*EXERCISE DETAILS*:
Copy out in full, word for word, the abstract below on mastitis in Sjögren's syndrome.

27561784 Mastitis associated with Sjögren's syndrome: a series of nine cases. 2017 Feb Sjögren's syndrome is well known to target exocrine glands, especially lacrimal and salivary glands, which share with mammary glands anatomical, histological, and immunological features. Herein, we investigated the mammary involvement in patients with Sjögren's syndrome and compared the histological findings with minor salivary gland involvement. We reviewed the charts of patients with Sjögren's syndrome (followed in Montpellier University Hospital, between January 2000 and January 2015), in whom minor salivary gland and mammary tissues were available. Two expert pathologists analysed retrospectively these tissues in order to identify inflammatory patterns. Immunohistochemical stainings were performed to precise leucocyte distribution. Sixteen Sjögren's syndrome patients with available salivary and breast tissue samples were included. All were women, with a median age of 60.1 ± 11.3 years at Sjögren's syndrome diagnosis. Mammary biopsy was conducted because of breast symptoms in 6 patients and following imaging screening strategies for breast cancer in 10 patients. Nine patients exhibited an inflammatory breast pattern (lymphocytic infiltrates or duct ectasia), close to minor salivary gland histological findings. Immunohistochemical stainings (n = 5) revealed B and T cell infiltrates within breast tissue, with a higher proportion of T CD4+ cells, but no IgG4-secreting plasma cells were found. This is the first series to describe breast inflammatory patterns in Sjögren's syndrome. Mastitis is in line with the classical involvement of exocrine glands in this disease. These findings are consistent with the literature data considering Sjögren's syndrome as an "autoimmune epithelitis".

*INFORMATION PROVIDED*:
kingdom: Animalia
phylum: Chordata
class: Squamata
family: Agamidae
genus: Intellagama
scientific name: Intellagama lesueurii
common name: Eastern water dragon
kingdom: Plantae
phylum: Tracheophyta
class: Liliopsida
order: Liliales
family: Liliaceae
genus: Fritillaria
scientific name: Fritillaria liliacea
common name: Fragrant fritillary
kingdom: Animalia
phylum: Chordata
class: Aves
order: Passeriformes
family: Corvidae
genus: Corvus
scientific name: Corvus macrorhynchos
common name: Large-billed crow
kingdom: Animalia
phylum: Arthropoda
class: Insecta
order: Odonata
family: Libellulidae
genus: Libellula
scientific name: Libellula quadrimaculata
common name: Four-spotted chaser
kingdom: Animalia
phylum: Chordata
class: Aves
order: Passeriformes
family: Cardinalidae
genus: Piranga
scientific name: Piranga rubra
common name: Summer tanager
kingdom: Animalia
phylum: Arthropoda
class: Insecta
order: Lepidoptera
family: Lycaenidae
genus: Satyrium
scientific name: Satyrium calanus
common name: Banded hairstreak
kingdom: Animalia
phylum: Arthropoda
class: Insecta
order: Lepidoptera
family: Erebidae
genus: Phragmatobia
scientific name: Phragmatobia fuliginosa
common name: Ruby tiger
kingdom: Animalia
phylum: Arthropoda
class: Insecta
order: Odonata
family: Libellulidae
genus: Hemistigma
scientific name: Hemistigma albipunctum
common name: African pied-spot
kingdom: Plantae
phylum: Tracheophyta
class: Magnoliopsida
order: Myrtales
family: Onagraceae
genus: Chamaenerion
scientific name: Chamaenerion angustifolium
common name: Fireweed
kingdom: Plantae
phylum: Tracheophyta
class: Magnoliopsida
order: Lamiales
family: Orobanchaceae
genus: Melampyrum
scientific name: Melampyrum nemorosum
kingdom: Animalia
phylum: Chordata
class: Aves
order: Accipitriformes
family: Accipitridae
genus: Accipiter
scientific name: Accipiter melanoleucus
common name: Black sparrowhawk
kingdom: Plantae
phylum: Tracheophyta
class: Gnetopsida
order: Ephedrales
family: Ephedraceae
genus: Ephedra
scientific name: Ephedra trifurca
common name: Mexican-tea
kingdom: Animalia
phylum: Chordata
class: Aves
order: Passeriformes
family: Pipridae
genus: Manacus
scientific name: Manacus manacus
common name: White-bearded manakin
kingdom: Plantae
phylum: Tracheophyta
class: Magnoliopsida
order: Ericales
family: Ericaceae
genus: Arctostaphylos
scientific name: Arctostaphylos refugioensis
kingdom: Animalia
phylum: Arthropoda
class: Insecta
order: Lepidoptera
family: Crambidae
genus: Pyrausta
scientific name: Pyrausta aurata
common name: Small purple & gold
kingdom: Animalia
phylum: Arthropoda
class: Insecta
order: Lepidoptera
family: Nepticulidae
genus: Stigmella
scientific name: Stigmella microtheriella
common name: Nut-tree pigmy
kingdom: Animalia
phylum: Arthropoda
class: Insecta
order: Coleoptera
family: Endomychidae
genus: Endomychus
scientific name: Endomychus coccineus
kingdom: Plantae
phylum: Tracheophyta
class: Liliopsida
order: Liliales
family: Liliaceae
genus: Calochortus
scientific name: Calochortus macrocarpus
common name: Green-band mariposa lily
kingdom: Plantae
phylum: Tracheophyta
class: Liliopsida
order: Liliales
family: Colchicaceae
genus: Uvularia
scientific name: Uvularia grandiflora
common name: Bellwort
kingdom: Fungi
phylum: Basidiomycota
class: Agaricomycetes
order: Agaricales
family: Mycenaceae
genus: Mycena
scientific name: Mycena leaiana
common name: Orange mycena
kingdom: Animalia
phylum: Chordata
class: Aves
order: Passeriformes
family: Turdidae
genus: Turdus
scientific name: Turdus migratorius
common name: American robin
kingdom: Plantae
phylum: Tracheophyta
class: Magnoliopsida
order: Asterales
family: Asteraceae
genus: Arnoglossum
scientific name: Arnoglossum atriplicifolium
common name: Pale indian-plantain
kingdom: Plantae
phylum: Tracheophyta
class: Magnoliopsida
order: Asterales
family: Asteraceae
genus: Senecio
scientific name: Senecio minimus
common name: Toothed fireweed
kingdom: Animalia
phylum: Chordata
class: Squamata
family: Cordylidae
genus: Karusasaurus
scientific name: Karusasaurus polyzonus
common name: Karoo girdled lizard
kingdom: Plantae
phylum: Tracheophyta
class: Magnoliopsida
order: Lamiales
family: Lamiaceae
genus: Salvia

*PROBLEM SOLUTION*:
27561784 Mastitis associated with Sjögren's syndrome: a series of nine cases. 2017 Feb Sjögren's syndrome is well known to target exocrine glands, especially lacrimal and salivary glands, which share with mammary glands anatomical, histological, and immunological features. Herein, we investigated the mammary involvement in patients with Sjögren's syndrome and compared the histological findings with minor salivary gland involvement. We reviewed the charts of patients with Sjögren's syndrome (followed in Montpellier University Hospital, between January 2000 and January 2015), in whom minor salivary gland and mammary tissues were available. Two expert pathologists analysed retrospectively these tissues in order to identify inflammatory patterns. Immunohistochemical stainings were performed to precise leucocyte distribution. Sixteen Sjögren's syndrome patients with available salivary and breast tissue samples were included. All were women, with a median age of 60.1 ± 11.3 years at Sjögren's syndrome diagnosis. Mammary biopsy was conducted because of breast symptoms in 6 patients and following imaging screening strategies for breast cancer in 10 patients. Nine patients exhibited an inflammatory breast pattern (lymphocytic infiltrates or duct ectasia), close to minor salivary gland histological findings. Immunohistochemical stainings (n = 5) revealed B and T cell infiltrates within breast tissue, with a higher proportion of T CD4+ cells, but no IgG4-secreting plasma cells were found. This is the first series to describe breast inflammatory patterns in Sjögren's syndrome. Mastitis is in line with the classical involvement of exocrine glands in this disease. These findings are consistent with the literature data considering Sjögren's syndrome as an "autoimmune epithelitis".